This section is from the book "An Elementary Outline Of Mechanical Processes", by G. W. Danforth. Also available from Amazon: An elementary outline of mechanical processes.
The product of the blast furnace is pig iron. From this all other forms of iron and steel are now made. Some grades of pig iron are selected, and without further change are merely re-melted in the foundry for making castings, hence it has become common for the designations "pig iron" and "cast iron" to be interchanged.
All pig iron contains an aggregate of about 7 per cent or less of the five substances, carbon, sulphur, phosphorus, silicon and manganese, and the grade or quality of pig iron for various uses is determined by the amounts of each of these ingredients contained
Iron occasionally takes up other substances in smelting, but these are usually negligible.
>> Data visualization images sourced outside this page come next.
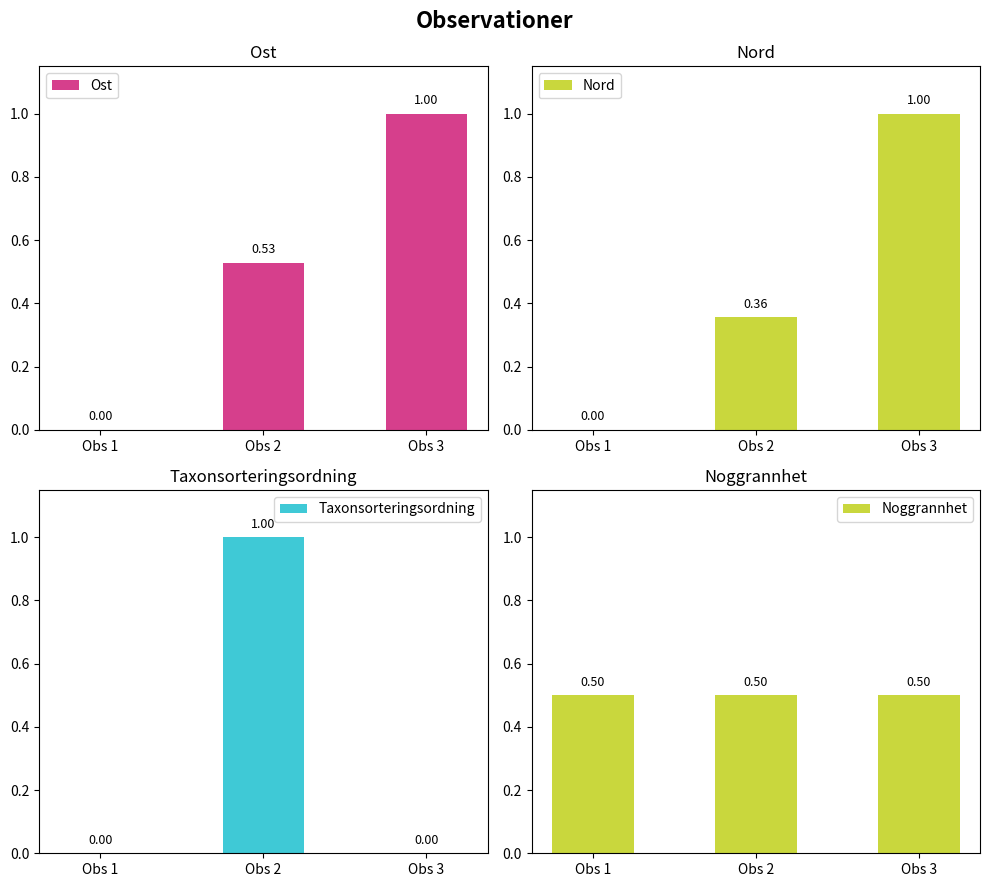

How many bars are there in total?

12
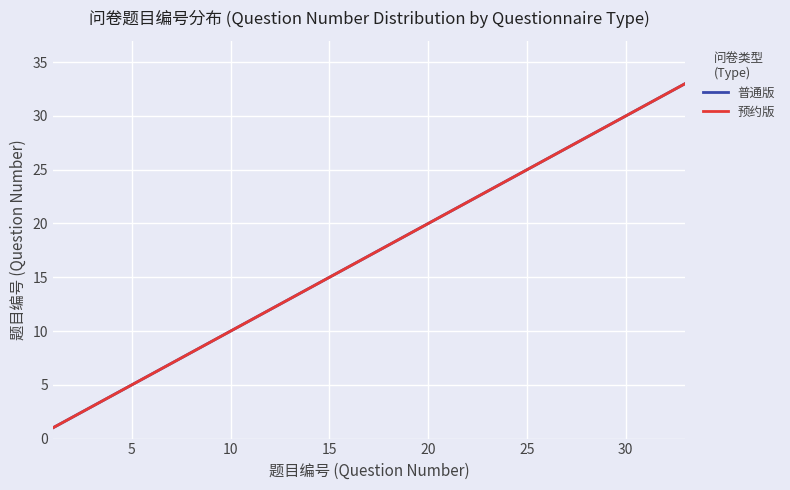

Is this an area chart (filled region under the line)?

No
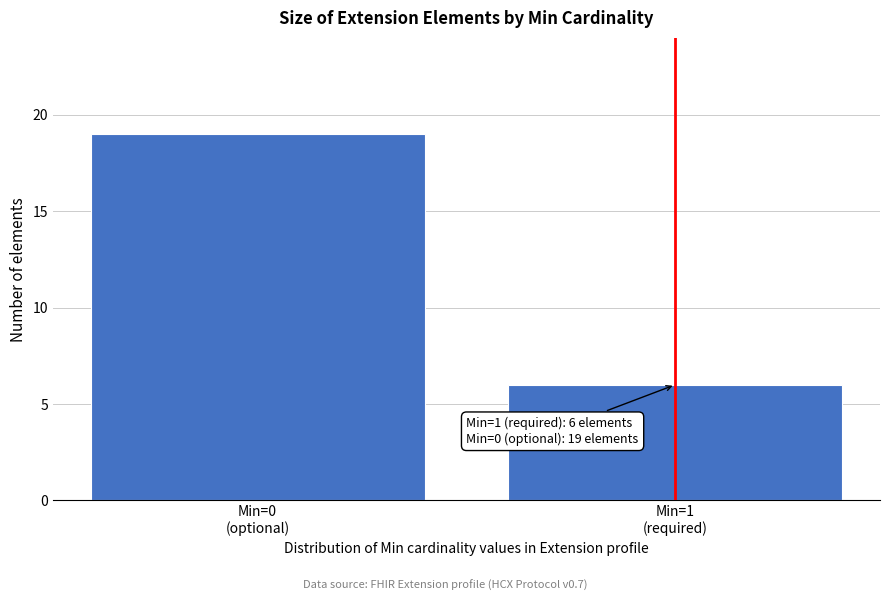

Reading left to right, transcribe all the data shown in this chart.

19	6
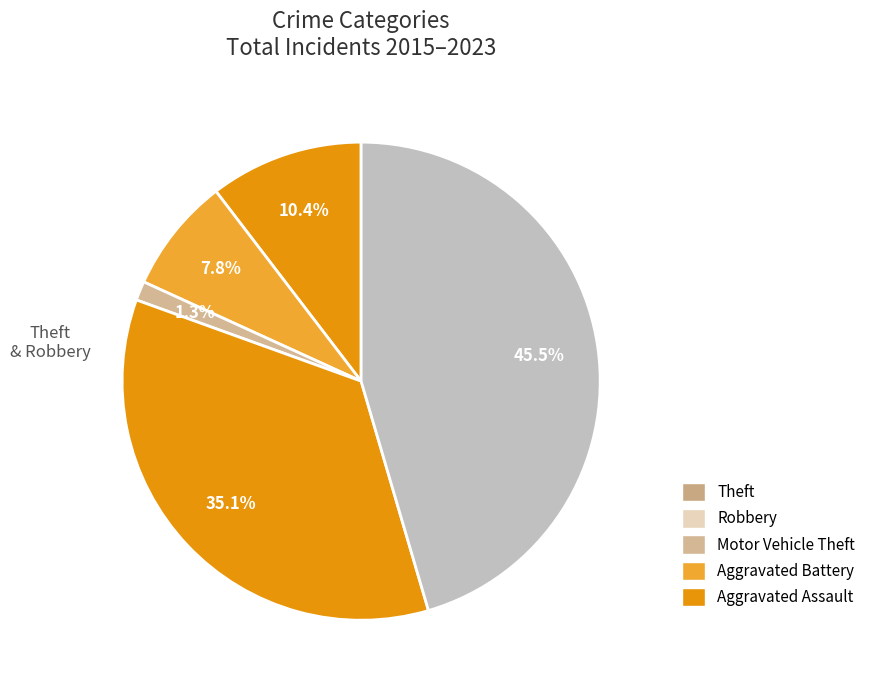

How many slices are in this pie chart?

5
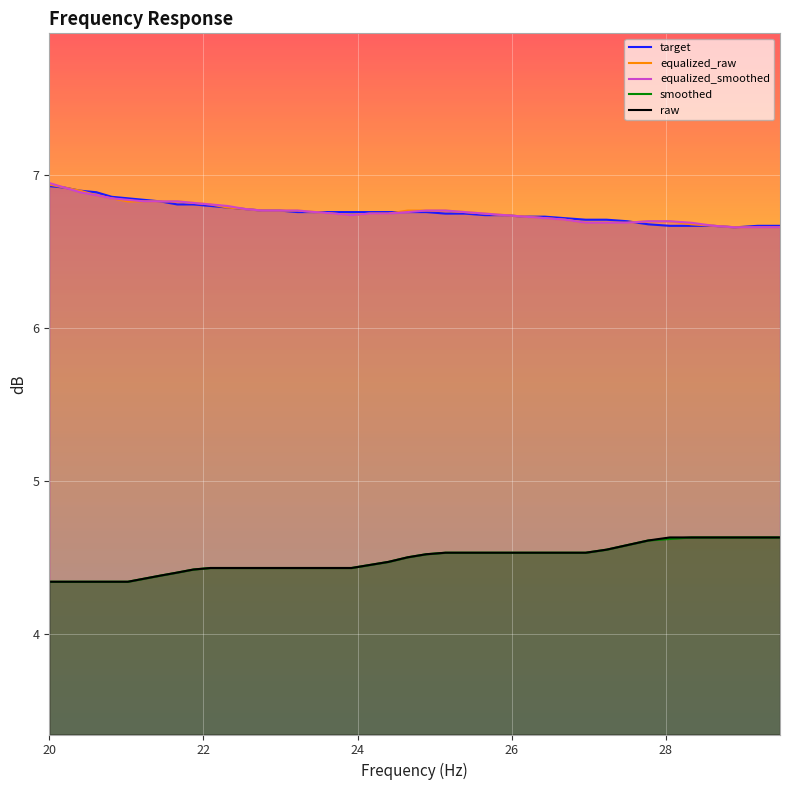

Is it true that equalized_smoothed equals 3.8 at 20?

False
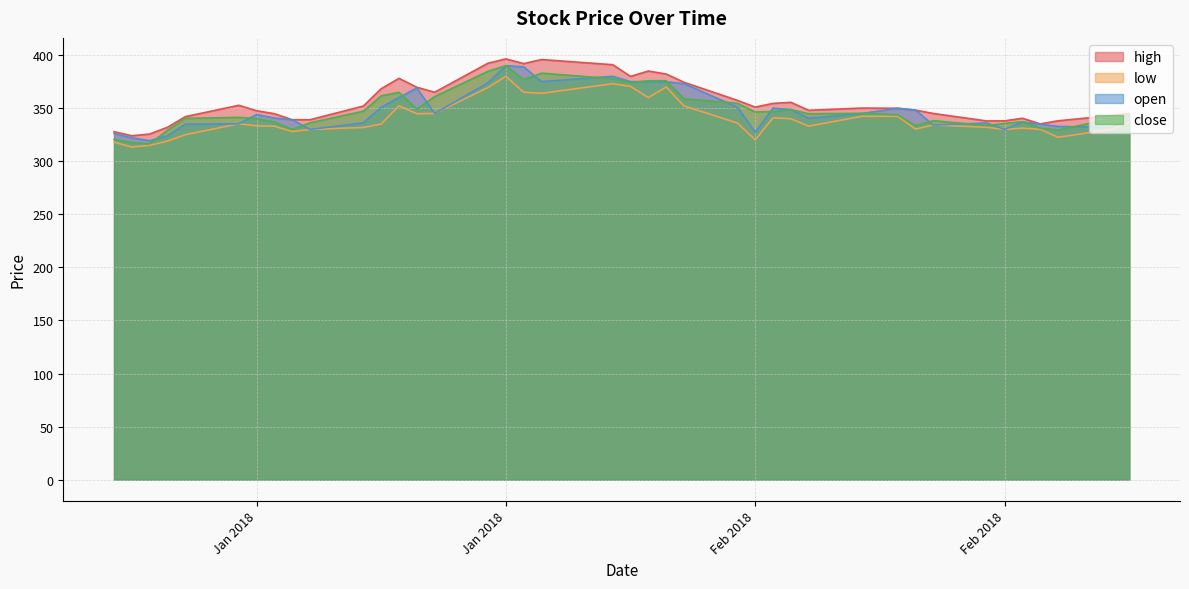

Reading right to left, what are all the values shown in this chart?

high: 344.9	343.0	338.1	335.2	340.5	338.1	337.9	345.0	348.1	349.9	350.1	348.0	355.5	354.5	351.0	357.4	374.4	382.1	385.0	379.9	390.9	395.8	392.0	396.4	392.4	365.0	369.7	378.1	368.4	352.0	339.1	339.1	344.8	347.6	352.7	342.0	332.0	325.6	324.0	327.9
low: 337.1	330.0	322.6	330.1	331.1	329.9	332.0	334.1	330.3	342.4	342.4	333.1	340.1	340.9	320.1	336.0	352.1	370.0	360.0	370.5	373.0	364.0	365.0	380.0	369.5	345.0	344.8	352.2	335.1	331.8	329.9	328.0	333.0	333.4	335.2	325.0	319.0	315.0	313.4	318.0
open: 339.0	332.0	332.8	335.0	337.0	330.0	336.0	334.1	348.1	349.9	345.0	340.5	348.7	350.0	327.4	350.9	373.1	374.9	375.0	375.0	380.0	375.0	389.0	390.0	373.9	345.0	369.0	360.0	350.9	336.2	329.9	339.1	340.6	344.0	335.2	335.0	324.0	319.4	322.0	326.1
close: 342.9	340.2	329.4	331.2	337.2	335.6	333.6	338.2	333.5	343.8	345.1	344.8	348.6	346.9	346.4	354.6	358.8	375.9	375.8	374.1	377.8	383.0	376.9	390.1	384.8	360.9	349.1	364.9	361.6	347.1	336.2	329.9	336.9	340.2	341.4	340.4	329.1	316.4	317.6	320.6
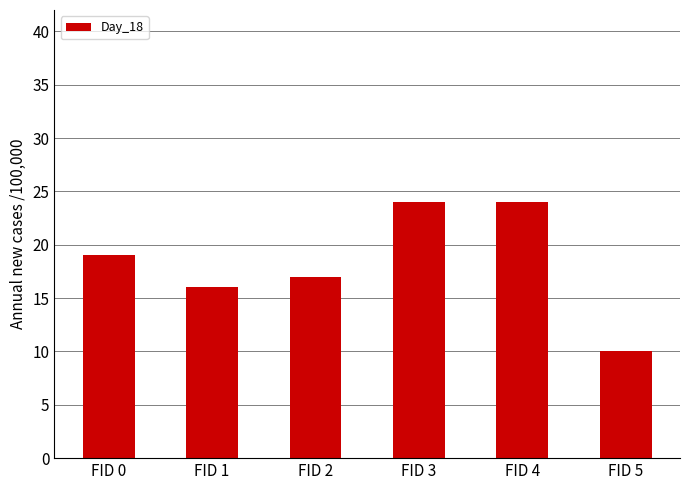

Reading left to right, transcribe all the data shown in this chart.

FID 0=19	FID 1=16	FID 2=17	FID 3=24	FID 4=24	FID 5=10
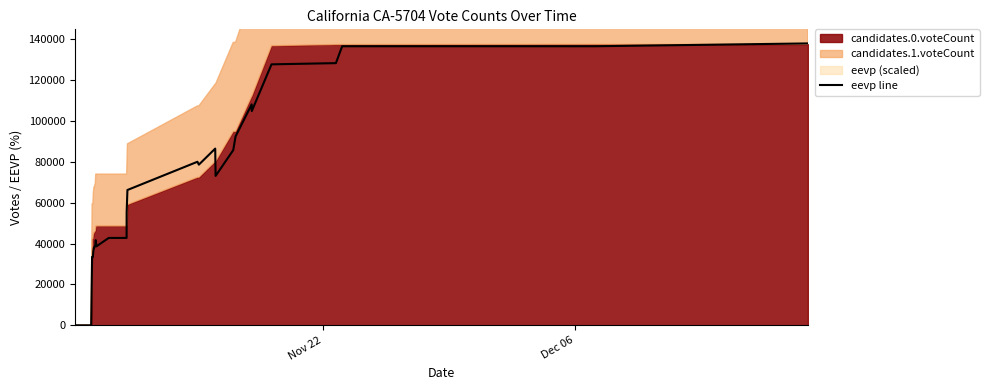

How many interior local peaks (higher than both neighbors) does the data have?

4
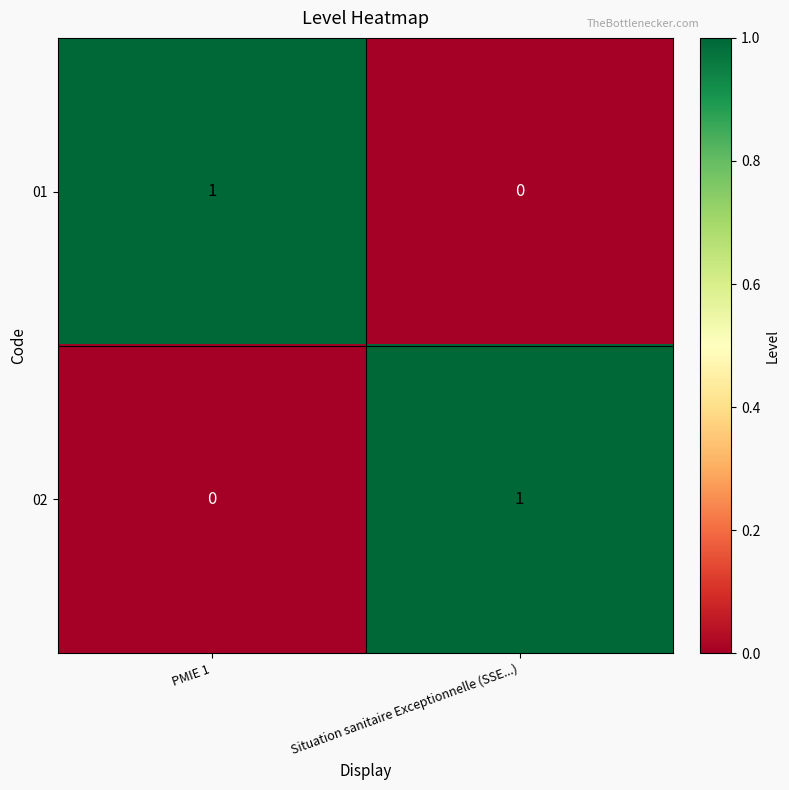

Reading left to right, what are all the values shown in this chart?

01: 1	0
02: 0	1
For high-grade uses demanding an iron of superior ductility and chemical purity, a limited quantity of "charcoal iron " is at present smelted. Ores of exceptional purity are selected (particularly free from sulphur and phosphorus) and are smelted with charcoal fuel. A cold blast of air causes the iron to dissolve less carbon than it dissolves in the higher temperature of the hot blast, also a lower smelting temperature lessens the introduction of other ingredients into the iron, hence the superiority of " cold blast iron."
The name "pig iron" comes from the former way of running iron from the blast furnace along channels and branch channels, in herring-bone shape, in the level sand bed adjacent to the furnace. The iron along the main channel was called the sow, and that in the branch channels was called the pigs.